I will write about them. I have to read them first. Hurts too much, right now, the election, and all the pandemic fighting. Stress people and you see what they are really like.
My church has melted down into a huge fight. I was in a chorus singing instead of being in a meeting. Apparently there is a group that says brown people have “taken over” the national organization of the church. Um. Hello. That is discrimination. Does the color of the skin matter if it is a good leader? Why are people insane? I filled out a county survey on drug use today. I know we have methamphetamines and heroin in our high schools because patients have told me. But then I get to the race question. What race am I? I checked OTHER and wrote HUMAN. The race bullcrap is NOT SCIENCE. I haven’t done any genetics testing. I DO NOT KNOW WHAT RACE I AM THOUGH I LOOK WHITE.
It is important for medicine in that there is proven discrimination with less screen health services offered to “brown” people, whatever the heck “brown” people means. I wish the heavens would turn us all the same color over night. Or perhaps blind us. That is not nice of me and I do not care.
I am glad that this horror came out in my church. Because now the discrimination is out in the open. And the committee has sent out a message saying NO. We WILL stay part of the national organization. We WILL not give in to this discrimination. AND I SAY HOORAY AND BLESSINGS ON THEM.
Here is the new CDC set of recommendations for chronic pain: https://www.cdc.gov/mmwr/volumes/71/rr/rr7103a1.htm . You can read them yourself.
I read to this sentence so far: “Approximately one in five U.S. adults had chronic pain in 2019 and approximately one in 14 adults experienced “high-impact” chronic pain, defined as having pain on most days or every day during the past 3 months that limited life or work activities (5).”
Part of me is horrified and part of me is calm. Because pain is a part of life. Pain, love, joy, fear, it’s all part of our emotional evolved systems to survive, right? If God is love, God is also pain and fear. It is not a split. It is both.
This song is a love song. But to me, it’s a love song from heroin to a woman. One lovely day, a place where there is no pain. There will be pain on the return, the withdrawal. I have patients say, “You need to get me pain free.” My reply was “I will not get you pain free. Pain free is dead. Or at least, they can no longer tell me if the next form hurts.” In this song, “she won’t let on, that the feelings have got so strong.” Addiction, opioid overuse.
I took the photograph of Elwha yesterday. He is my relaxation mentor.
For the last 10 or so years before I retired, I was required to ask all patients at every visit to rate their pain on a scale of 0-10 (as was everyone who entered the patient’s room). People with acute on chronic pain often used numbers way higher than 10, sometimes while talking and joking and playing with their phones. They appeared quite functional, able to get in and out of bed and complete tasks that many of my patients could not complete.

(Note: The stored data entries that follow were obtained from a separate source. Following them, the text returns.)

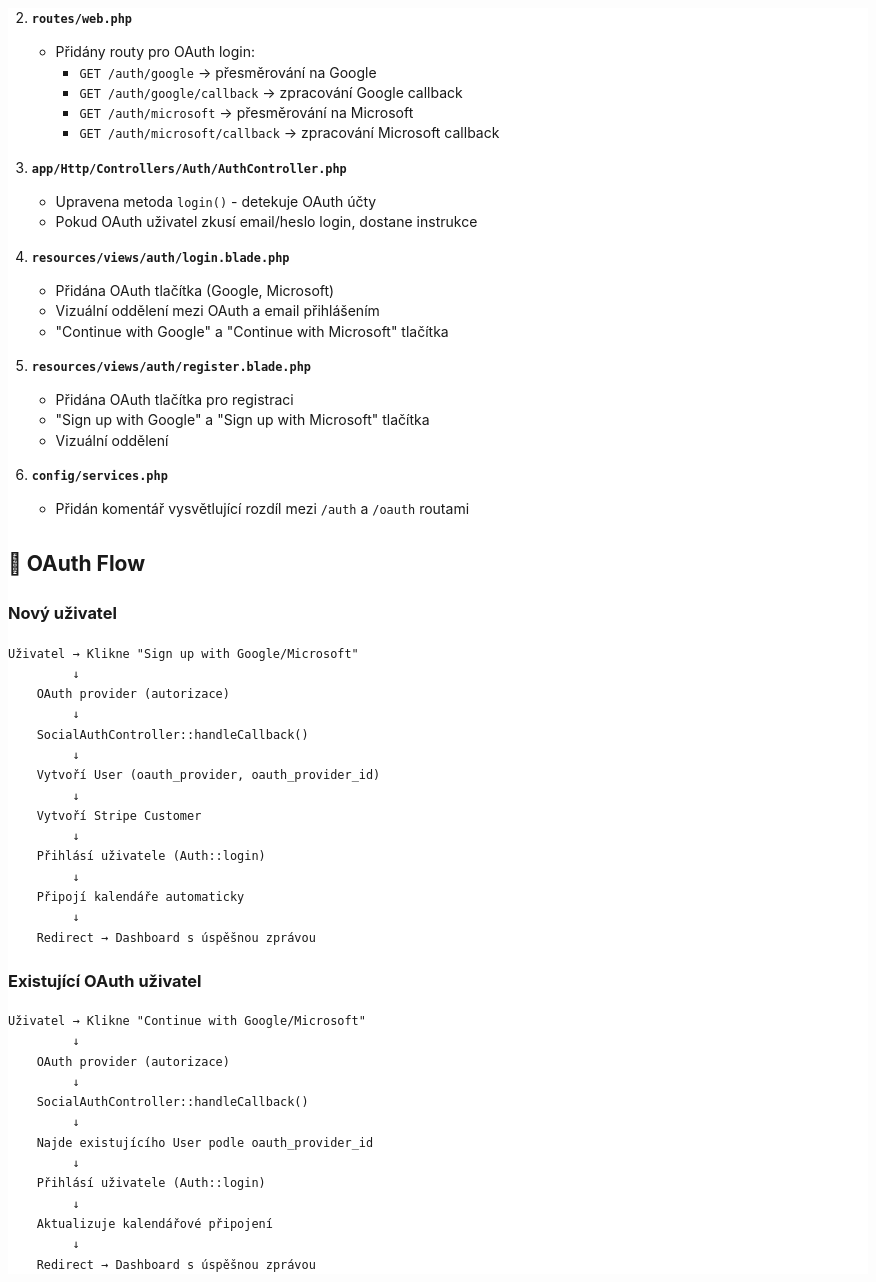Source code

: 2. **`routes/web.php`**

   - Přidány routy pro OAuth login:
     - `GET /auth/google` → přesměrování na Google
     - `GET /auth/google/callback` → zpracování Google callback
     - `GET /auth/microsoft` → přesměrování na Microsoft
     - `GET /auth/microsoft/callback` → zpracování Microsoft callback

3. **`app/Http/Controllers/Auth/AuthController.php`**

   - Upravena metoda `login()` - detekuje OAuth účty
   - Pokud OAuth uživatel zkusí email/heslo login, dostane instrukce

4. **`resources/views/auth/login.blade.php`**

   - Přidána OAuth tlačítka (Google, Microsoft)
   - Vizuální oddělení mezi OAuth a email přihlášením
   - "Continue with Google" a "Continue with Microsoft" tlačítka

5. **`resources/views/auth/register.blade.php`**

   - Přidána OAuth tlačítka pro registraci
   - "Sign up with Google" a "Sign up with Microsoft" tlačítka
   - Vizuální oddělení

6. **`config/services.php`**
   - Přidán komentář vysvětlující rozdíl mezi `/auth` a `/oauth` routami

## 🔄 OAuth Flow

### Nový uživatel

```
Uživatel → Klikne "Sign up with Google/Microsoft"
         ↓
    OAuth provider (autorizace)
         ↓
    SocialAuthController::handleCallback()
         ↓
    Vytvoří User (oauth_provider, oauth_provider_id)
         ↓
    Vytvoří Stripe Customer
         ↓
    Přihlásí uživatele (Auth::login)
         ↓
    Připojí kalendáře automaticky
         ↓
    Redirect → Dashboard s úspěšnou zprávou
```

### Existující OAuth uživatel

```
Uživatel → Klikne "Continue with Google/Microsoft"
         ↓
    OAuth provider (autorizace)
         ↓
    SocialAuthController::handleCallback()
         ↓
    Najde existujícího User podle oauth_provider_id
         ↓
    Přihlásí uživatele (Auth::login)
         ↓
    Aktualizuje kalendářové připojení
         ↓
    Redirect → Dashboard s úspěšnou zprávou
```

Others might say 1 or 2 while unable to speak in complete sentences. Clearly, this system wasn’t working. How we assess pain and how we treat pain should be closely related. We did let people know that we could not eliminate pain but could manage it. (I skimmed the CDC article and will go back and read it more carefully later.)
I’ve written a couple of poems about that: https://drkottaway.com/2017/01/28/pain-as-a-vital-sign/
I thought pain as a vital sign was stupid the instant it was out. Why not COMFORT as a vital sigh? And the answer is: because we can’t drug it.